→ Exercise aim: Reproduce the mailing-list reply about laptop hard drive heat word for word, in its entirety.

→ Excerpted passage:
Re: [gentoo-user] Re: My system startup (was More on fbuffer andgrub setup)

2005-04-05 Thread Richard Fish
Ow Mun Heng wrote:

>On Thu, 2005-03-31 at 20:51 +0200, Richard Fish wrote:
>  
>
>>Long answer:
>>Sager NP5680...3Ghz P4/w HT, 512k L2 cache, 800Mhz FSB, 1GB RAM, 2
>>Hitachi 60Gb 7200rpm drives, DVD+/-R/RW.  It weighs around 11-12 lbs
>>
>>
>
>That's a Heavy laptop. Big A$$ too. Since it's a P4 Desktop processor at
>  
>

Yeah, but it is a lightweight compared to its replacement that I will be
buying late this year:

http://www.sagernotebook.com/pages/notebooks/product.cfm?ProductType=9860

>Definately. And since you're running on 7200rpm Drives, it's way better 
>than my 5400. Depending on the location of your drives, don't it becomes
>unbearably hot?? (mine's on the left Wrist pad which makes it ultra hot
>esp after a long backup session)
>  
>
Similar problem, my drives are under the right wrist.  I definitly
notice a warming sensation during a 2-hour full-system backup.  But it
is not much worse than 5400rpm drives...if you check the manufacturer
specs you will probably find that they consume only slightly more power
and dissipate slightly more heat than most 5400rpm drives.

The only bad thing in the NP5680 is that the two drives are stacked on
top of each other, with no ventilation, so if I don't use my laptop
cooler that blows air on the underside of the laptop, the top drive can
get pretty hot (up to 55C according to hddtemp).  With the cooler there
and running, they never top 50C, and mostly stay around 40C.

→ Records supplied:

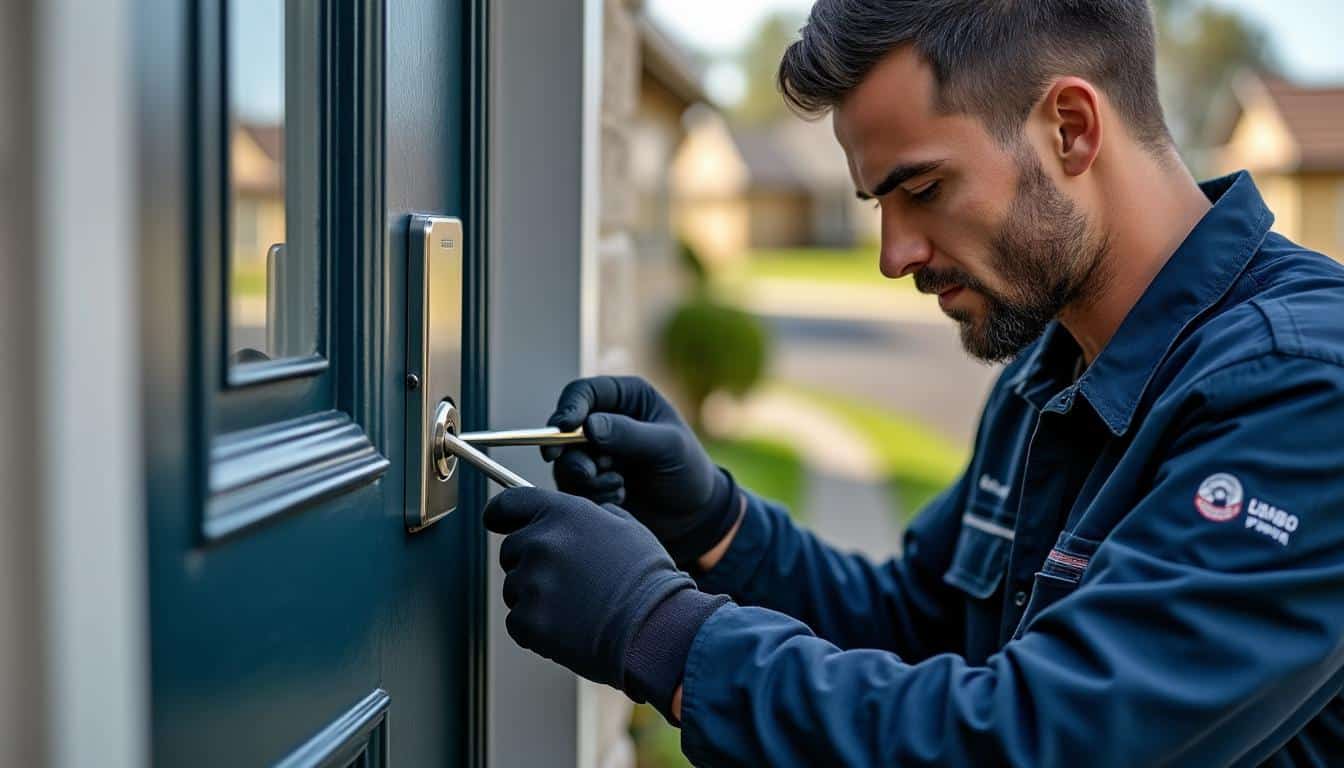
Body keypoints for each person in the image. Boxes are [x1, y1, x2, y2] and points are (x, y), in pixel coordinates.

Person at [482, 1, 1344, 764]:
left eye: (924, 188)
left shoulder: (1301, 390)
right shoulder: (1050, 367)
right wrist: (712, 521)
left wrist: (661, 632)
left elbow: (1038, 739)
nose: (895, 256)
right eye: (879, 206)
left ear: (1072, 129)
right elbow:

→ Result:
Re: [gentoo-user] Re: My system startup (was More on fbuffer andgrub setup)

2005-04-05 Thread Richard Fish
Ow Mun Heng wrote:

>On Thu, 2005-03-31 at 20:51 +0200, Richard Fish wrote:
>  
>
>>Long answer:
>>Sager NP5680...3Ghz P4/w HT, 512k L2 cache, 800Mhz FSB, 1GB RAM, 2
>>Hitachi 60Gb 7200rpm drives, DVD+/-R/RW.  It weighs around 11-12 lbs
>>
>>
>
>That's a Heavy laptop. Big A$$ too. Since it's a P4 Desktop processor at
>  
>

Yeah, but it is a lightweight compared to its replacement that I will be
buying late this year:

http://www.sagernotebook.com/pages/notebooks/product.cfm?ProductType=9860

>Definately. And since you're running on 7200rpm Drives, it's way better 
>than my 5400. Depending on the location of your drives, don't it becomes
>unbearably hot?? (mine's on the left Wrist pad which makes it ultra hot
>esp after a long backup session)
>  
>
Similar problem, my drives are under the right wrist.  I definitly
notice a warming sensation during a 2-hour full-system backup.  But it
is not much worse than 5400rpm drives...if you check the manufacturer
specs you will probably find that they consume only slightly more power
and dissipate slightly more heat than most 5400rpm drives.

The only bad thing in the NP5680 is that the two drives are stacked on
top of each other, with no ventilation, so if I don't use my laptop
cooler that blows air on the underside of the laptop, the top drive can
get pretty hot (up to 55C according to hddtemp).  With the cooler there
and running, they never top 50C, and mostly stay around 40C.